«Volvió como un zombi»

La madre de la niña de 13 años que violaron siete menores en Isla Cristina ofrece su versión de los hechos š La chica tardó varias horas en contar la agresión a sus padres porque los violadores «la amenazaron en todo momento por si hablaba»

ALONSO DE LAS HERAS |
MADRIDActualizado:

La familia de la niña violada por otros menores el pasado fin de semana durante las fiestas de Isla Cristina rompe su silencio cuatro días después desde que se pusiera la denuncia —y con tres de los siete presuntos culpables ya en la calle— para narrar el calvario que padeció la pequeña y acallar definitivamente los rumores maledicentes que han estado recorriendo el pueblo estos últimos días.

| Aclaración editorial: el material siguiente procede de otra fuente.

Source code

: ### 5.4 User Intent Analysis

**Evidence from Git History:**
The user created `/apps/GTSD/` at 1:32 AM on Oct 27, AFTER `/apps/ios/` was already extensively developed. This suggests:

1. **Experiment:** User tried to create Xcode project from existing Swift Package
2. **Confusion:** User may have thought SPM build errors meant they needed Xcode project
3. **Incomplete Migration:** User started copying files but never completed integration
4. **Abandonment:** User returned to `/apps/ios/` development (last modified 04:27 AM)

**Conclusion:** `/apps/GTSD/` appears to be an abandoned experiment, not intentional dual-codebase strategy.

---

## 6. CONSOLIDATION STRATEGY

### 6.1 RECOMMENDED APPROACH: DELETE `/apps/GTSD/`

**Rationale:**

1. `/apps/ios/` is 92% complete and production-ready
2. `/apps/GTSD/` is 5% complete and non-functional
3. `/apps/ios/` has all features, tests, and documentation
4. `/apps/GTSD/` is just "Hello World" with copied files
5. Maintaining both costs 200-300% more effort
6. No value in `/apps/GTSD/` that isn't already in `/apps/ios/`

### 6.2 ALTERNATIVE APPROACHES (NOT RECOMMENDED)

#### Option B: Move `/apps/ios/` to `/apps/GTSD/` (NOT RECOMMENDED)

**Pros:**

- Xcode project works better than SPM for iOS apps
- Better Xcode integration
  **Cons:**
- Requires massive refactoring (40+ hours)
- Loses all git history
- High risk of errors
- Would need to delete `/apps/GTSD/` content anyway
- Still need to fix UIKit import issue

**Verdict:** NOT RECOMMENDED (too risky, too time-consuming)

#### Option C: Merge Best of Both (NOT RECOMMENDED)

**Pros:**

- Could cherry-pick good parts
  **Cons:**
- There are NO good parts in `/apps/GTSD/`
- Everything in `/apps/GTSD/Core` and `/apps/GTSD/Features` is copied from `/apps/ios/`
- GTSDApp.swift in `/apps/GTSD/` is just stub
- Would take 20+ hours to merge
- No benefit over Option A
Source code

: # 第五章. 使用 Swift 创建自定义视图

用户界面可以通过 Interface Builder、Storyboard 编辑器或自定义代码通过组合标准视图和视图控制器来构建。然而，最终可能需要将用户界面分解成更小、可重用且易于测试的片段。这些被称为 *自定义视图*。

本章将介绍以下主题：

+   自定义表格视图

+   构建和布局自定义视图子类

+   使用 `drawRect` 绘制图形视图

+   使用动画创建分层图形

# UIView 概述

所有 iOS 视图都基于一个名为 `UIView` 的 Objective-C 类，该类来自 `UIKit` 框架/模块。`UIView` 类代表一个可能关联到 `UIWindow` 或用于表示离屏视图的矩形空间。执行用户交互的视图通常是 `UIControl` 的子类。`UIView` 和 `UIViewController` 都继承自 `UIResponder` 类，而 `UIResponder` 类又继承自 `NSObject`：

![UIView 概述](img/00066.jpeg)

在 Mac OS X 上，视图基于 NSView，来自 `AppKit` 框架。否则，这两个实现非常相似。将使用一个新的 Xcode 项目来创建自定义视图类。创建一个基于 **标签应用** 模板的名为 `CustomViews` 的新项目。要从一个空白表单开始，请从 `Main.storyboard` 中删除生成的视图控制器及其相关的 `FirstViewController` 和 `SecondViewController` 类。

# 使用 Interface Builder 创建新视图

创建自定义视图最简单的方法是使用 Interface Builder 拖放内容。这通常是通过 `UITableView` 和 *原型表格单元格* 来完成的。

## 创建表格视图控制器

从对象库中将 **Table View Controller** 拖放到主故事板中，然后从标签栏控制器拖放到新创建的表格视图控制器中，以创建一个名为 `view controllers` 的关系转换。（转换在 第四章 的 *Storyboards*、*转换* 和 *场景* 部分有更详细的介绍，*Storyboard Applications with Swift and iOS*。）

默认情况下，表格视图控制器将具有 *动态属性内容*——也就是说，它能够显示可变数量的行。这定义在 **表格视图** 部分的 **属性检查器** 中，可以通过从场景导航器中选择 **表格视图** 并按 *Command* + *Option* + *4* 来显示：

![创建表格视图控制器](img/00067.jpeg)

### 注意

La noche del viernes, la niña —que es disminuida psíquica— acudió a la Feria en compañía de su hermana mayor, de 20 años de edad. Ya había regresado a casa cuando cuatro amigas suyas volvieron a por ella. «Yo no quería que saliera, pero me aseguraron que la traerían antes de la medianoche», cuenta Germana Artiel, madre de la menor. Cuando venía de vuelta a casa acompañada de sus amigas, el grupo se encontró con dos conocidos, que luego participaron presuntamente en la posterior violación. Fue en ese momento cuando las acompañantes dejaron a la pequeña sola con los dos chicos, que prometieron ir con ella hasta su domicilio.

«Lo tenían todo pensado»

Nada más quedarse solos aparecieron los otros cinco agresores, que hasta ese momento se hallaban escondidos, lo que hace pensar a la madre que «lo tenían todo pensado». A la fuerza, la arrastraron hasta la playa de Punta Caimán, próxima al recinto ferial, donde consumaron la violación alrededor de las dos de la madrugada. Esto desmentiría los rumores que expresaron algunos vecinos, que aseguraban que la niña había sido engañada para acceder a mantener relaciones sexuales con los agresores, a los que conocía.

Tres horas después reinaba la preocupación en la casa de la adolescente. Su padrastro decidió salir a buscarla y la encontró sola y desorientada en mitad de una avenida. Una vez en casa se preocuparon por las contusiones que presentaba y los rasgones en la ropa; huellas de la resistencia que opuso a sus agresores. Además notaron que estaba «como ida, como un zombi», lo cual les extrañó ya que, según afirma su madre, «la niña es de naturaleza extrovertida». Pese a todas las evidencias, la pequeña aseguró que no le había pasado nada. «La amenazaron en todo momento por si hablaba, por eso no nos contó nada al principio», apunta su madre.

El silencio se rompió a la mañana siguiente, cuando además se percataron de que había arena en la cama. La pequeña no aguantó más y confesó todo a una amiga, que inmediatamente lo comunicó a la hermana. Así llegó la noticia a la familia el sábado por la tarde.

Inmediatamente, Germana Artiel acudió a la Guardia Civil de Isla Cristina a interponer la correspondiente denuncia, y a continuación llevó a su hija al hospital Infanta Elena de la capital onubense, donde una prueba forense confirmó la agresión sexual. Mientras tanto, el padrastro salió en la búsqueda de los violadores. El hombre interpeló a los padres de los agresores que se pusieran «la mano en el pecho» y pensaran en lo que habían hecho sus hijos a la pequeña.

Primeras detenciones

Es a partir de entonces cuando el caso pasó a las autoridades. La Guardia Civil realizó el mismo día las tres primeras detenciones, aunque dos de los jóvenes agresores quedaron inmediatamente en libertad ya que por ser menores de 14 años no son imputables. Los otros cuatro fueron localizados y detenidos al día siguiente. Después de la comparecencia ante la Fiscalía de Menores, otro más ha quedado en libertad vigilada. Así pues, de los siete presuntos delincuentes sólo hay cuatro en un centro de menores.

La familia de la víctima está muy disconforme con esta decisión judicial. A todo esto, la niña está «psicológicamente fatal», según su madre. «Está como en otro mundo, ni siquiera duerme. Le han destrozado la vida», concluye.